Ranges may be expressed herein as from about one particular value, and/or to about another particular value. When such particular value and/or to the other particular value, along with all combinations within said range.

All references identified herein are each hereby incorporated by reference into this application in their entireties, as well as for the specific information for which each is cited.

Claims

1-12. (canceled)

13. A hydrotalcite-type compound of the formula (I): wherein:

[CuxZnyAlw(OH)2](2x+2y+3w−2)+(A2−)(2x+2y+3w−2)/2,kH2O  (I)

(A2−) represents either a carbonate anion or a silicate anion,

x>0,

y>0,

w>0,

(x+y)=(1−w),

1<[(x+y)/w]<5, and

1/99≦x/y≦1/1.

14. The hydrotalcite-type compound of the formula (I), as claimed in claim 13, wherein the atomic ratio x/y≦1/2.

15. The hydrotalcite-type compound of the formula (I), as claimed in claim 13, wherein the atomic ratio x/y≦1/5.

16. The hydrotalcite-type compound of a formula (I), as claimed in claim 13, wherein the atomic ratio x/y≧1/10.

17. The hydrotalcite-type compound of a formula (I), as claimed in claim 13, wherein the atomic ratio [(x+y)/w] is higher or equal to 2.

18. The hydrotalcite-type compound of a formula (I), as claimed in claim 13, wherein the atomic ratio [(x+y)/w] is less or equal to 3.

19. A hydrotalcite-type compound of one of the following formulas:

[Cu0.075Zn0.675Al0.25(OH)2]0.25+(CO32−)0.125kH2O

[Cu0.150Zn0.600Al0.25(OH)2]0.25+(CO32−)0.125kH2O

[Cu0.066Zn0.600Al0.333(OH)2]0.25+(CO32−)0.125kH2O

[Cu0.134Zn0.532Al0.333(OH)2]0.31+(CO32−)0.155kH2O

20. A process for synthesizing the hydrotalcite-type compound of the formula (I) as claimed in claim 13, comprising the following steps:

a step A during which an aqueous solution containing together, aluminium nitrate, zinc nitrate and copper nitrate is prepared by mixing said nitrate salts in the appropriate proportions, with water;

a step B during which, said solution obtained at step A is mixed with an aqueous solution of hydrogenocarbonic acid sodium salt, the pH being maintained between 8 and 10, preferably around 9, to produce a precipitate; and

a step C during which, said precipitate obtained at step B, is isolated by filtration, washed and then dried to form the expected hydrotalcite-type compound of said formula (I).

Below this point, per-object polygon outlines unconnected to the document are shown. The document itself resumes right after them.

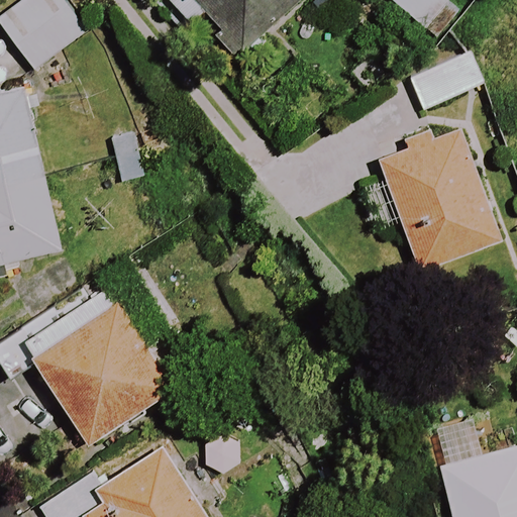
[(74,41),(43,0),(21,0),(0,16),(0,26),(33,71),(74,41)]
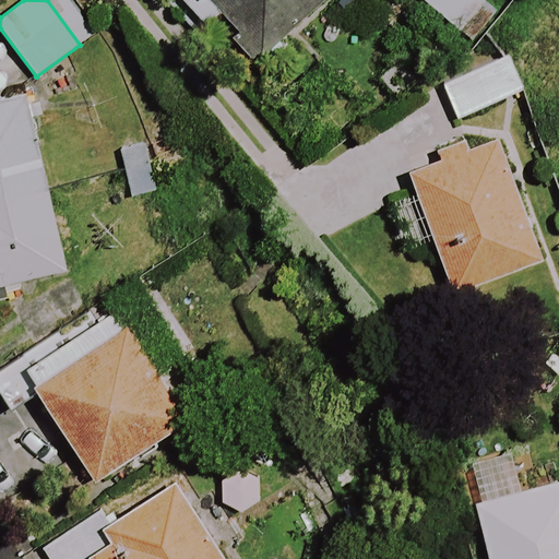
[(316,0),(180,0),(199,20),(214,6),(258,54),(316,0)]
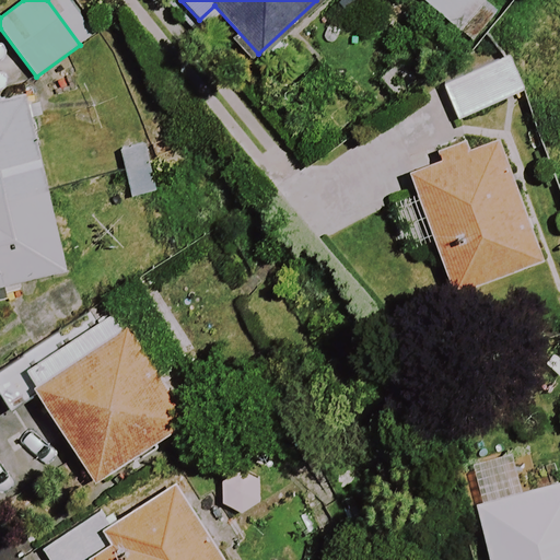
[(434,47),(454,116),(518,97),(499,28),(434,47)]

21. The process as claimed in claim 20, further comprising the step of:

a step D during which said hydrotalcite-type compound of said formula (I), obtained at step C, is grinded to form a powder of particles of said hydrotalcite-type compound of said formula (I).

22. A compound obtained by a process comprising the following steps:

a step F during which a powder of the hydrotalcite-type compound of the formula (I) as claimed in claim 13 is calcined;

a step G during which the calcined powder obtained at step F is reduced with hydrogen, at a temperature of less than 230° C.

23. A process for performing a water gas shift reaction of a synthetic gas, the process comprising the steps of obtaining the compound as claim in claim 22; and using said compound as a catalyst for the water gas shift reaction of the synthesis gas.

24. A process for synthesizing methanol, the process comprising the steps of obtaining the compound as claim in claim 22; and using said compound as a catalyst for the synthesis of methanol.